Data to process:
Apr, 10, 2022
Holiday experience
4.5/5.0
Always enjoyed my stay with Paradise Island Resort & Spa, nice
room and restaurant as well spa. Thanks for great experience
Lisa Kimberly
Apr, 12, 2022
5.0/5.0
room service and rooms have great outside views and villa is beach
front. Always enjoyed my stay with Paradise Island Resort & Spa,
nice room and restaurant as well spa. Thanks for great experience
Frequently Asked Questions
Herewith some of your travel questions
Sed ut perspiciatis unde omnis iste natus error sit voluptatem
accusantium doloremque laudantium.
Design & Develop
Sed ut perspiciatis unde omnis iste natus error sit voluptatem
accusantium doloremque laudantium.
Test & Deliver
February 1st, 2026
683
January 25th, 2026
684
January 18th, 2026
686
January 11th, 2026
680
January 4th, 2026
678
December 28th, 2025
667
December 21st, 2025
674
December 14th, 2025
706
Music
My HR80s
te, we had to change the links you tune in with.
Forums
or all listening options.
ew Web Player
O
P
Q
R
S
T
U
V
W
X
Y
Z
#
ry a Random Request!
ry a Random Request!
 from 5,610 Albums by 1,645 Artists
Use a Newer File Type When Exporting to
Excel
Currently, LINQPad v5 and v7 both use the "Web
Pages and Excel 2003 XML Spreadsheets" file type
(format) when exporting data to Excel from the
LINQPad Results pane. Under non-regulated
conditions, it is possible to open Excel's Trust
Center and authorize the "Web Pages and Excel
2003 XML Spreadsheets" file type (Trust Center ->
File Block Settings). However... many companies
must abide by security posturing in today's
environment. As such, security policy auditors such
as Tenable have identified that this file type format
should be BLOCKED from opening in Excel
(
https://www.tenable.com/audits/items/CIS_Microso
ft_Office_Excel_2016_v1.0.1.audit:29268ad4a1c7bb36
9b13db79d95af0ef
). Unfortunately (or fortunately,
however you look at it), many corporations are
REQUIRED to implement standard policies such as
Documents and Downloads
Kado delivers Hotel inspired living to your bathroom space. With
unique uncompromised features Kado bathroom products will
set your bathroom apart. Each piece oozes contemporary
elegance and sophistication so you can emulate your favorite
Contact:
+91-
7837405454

* * *

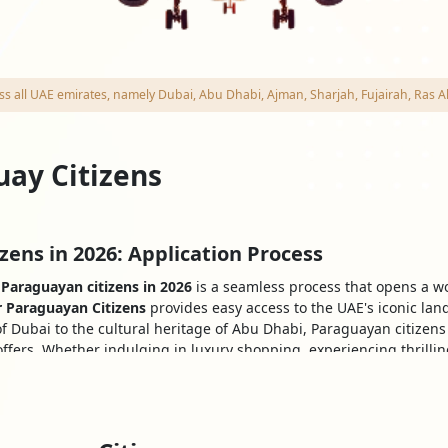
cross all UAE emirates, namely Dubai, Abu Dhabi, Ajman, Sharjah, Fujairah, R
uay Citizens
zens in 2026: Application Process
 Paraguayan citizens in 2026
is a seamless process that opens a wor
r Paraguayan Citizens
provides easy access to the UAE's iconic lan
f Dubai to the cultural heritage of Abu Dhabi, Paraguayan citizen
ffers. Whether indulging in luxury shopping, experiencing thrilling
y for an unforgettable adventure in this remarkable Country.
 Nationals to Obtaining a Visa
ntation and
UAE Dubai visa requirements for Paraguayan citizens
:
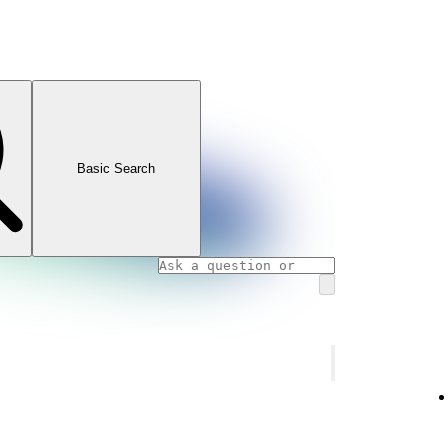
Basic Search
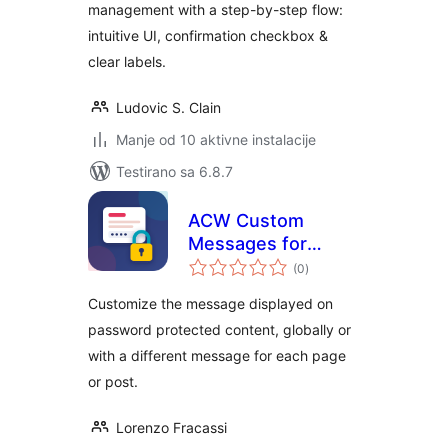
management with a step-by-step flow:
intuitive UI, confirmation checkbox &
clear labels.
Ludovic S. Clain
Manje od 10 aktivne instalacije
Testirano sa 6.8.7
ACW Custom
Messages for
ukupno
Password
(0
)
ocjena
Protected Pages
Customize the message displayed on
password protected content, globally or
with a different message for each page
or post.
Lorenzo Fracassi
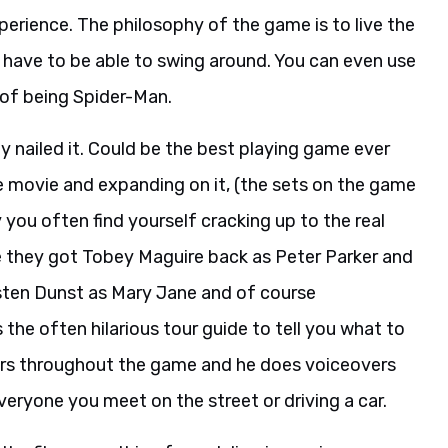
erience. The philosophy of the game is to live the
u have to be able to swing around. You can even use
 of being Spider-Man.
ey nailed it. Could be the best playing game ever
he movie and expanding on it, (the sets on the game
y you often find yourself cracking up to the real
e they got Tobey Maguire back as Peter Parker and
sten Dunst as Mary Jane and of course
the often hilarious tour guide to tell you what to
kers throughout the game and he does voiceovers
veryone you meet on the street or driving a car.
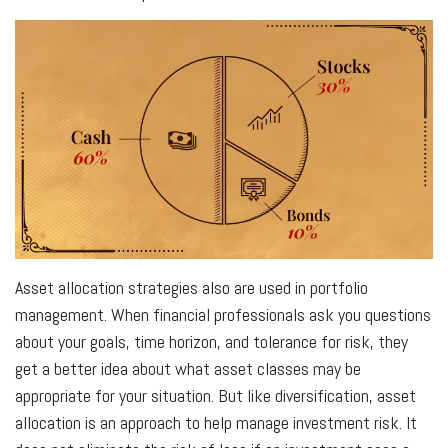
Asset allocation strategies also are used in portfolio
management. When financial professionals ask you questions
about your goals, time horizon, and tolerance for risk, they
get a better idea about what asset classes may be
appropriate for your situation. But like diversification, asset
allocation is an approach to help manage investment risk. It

Exercise description:
Switch "Paraguayan" to "Chilean" in the lines from the one with "cross all UAE" to the one with "allocation is an", leaving all else unchanged. Return only those lines, without the picture lines.

Task response:
cross all UAE emirates, namely Dubai, Abu Dhabi, Ajman, Sharjah, Fujairah, R
uay Citizens
zens in 2026: Application Process
 Chilean citizens in 2026
is a seamless process that opens a wor
r Chilean Citizens
provides easy access to the UAE's iconic lan
f Dubai to the cultural heritage of Abu Dhabi, Chilean citizen
ffers. Whether indulging in luxury shopping, experiencing thrilling
y for an unforgettable adventure in this remarkable Country.
 Nationals to Obtaining a Visa
ntation and
UAE Dubai visa requirements for Chilean citizens
:
Basic Search
management with a step-by-step flow:
intuitive UI, confirmation checkbox &
clear labels.
Ludovic S. Clain
Manje od 10 aktivne instalacije
Testirano sa 6.8.7
ACW Custom
Messages for
ukupno
Password
(0
)
ocjena
Protected Pages
Customize the message displayed on
password protected content, globally or
with a different message for each page
or post.
Lorenzo Fracassi
erience. The philosophy of the game is to live the
u have to be able to swing around. You can even use
 of being Spider-Man.
ey nailed it. Could be the best playing game ever
he movie and expanding on it, (the sets on the game
y you often find yourself cracking up to the real
e they got Tobey Maguire back as Peter Parker and
sten Dunst as Mary Jane and of course
the often hilarious tour guide to tell you what to
kers throughout the game and he does voiceovers
veryone you meet on the street or driving a car.
Asset allocation strategies also are used in portfolio
management. When financial professionals ask you questions
about your goals, time horizon, and tolerance for risk, they
get a better idea about what asset classes may be
appropriate for your situation. But like diversification, asset
allocation is an approach to help manage investment risk. It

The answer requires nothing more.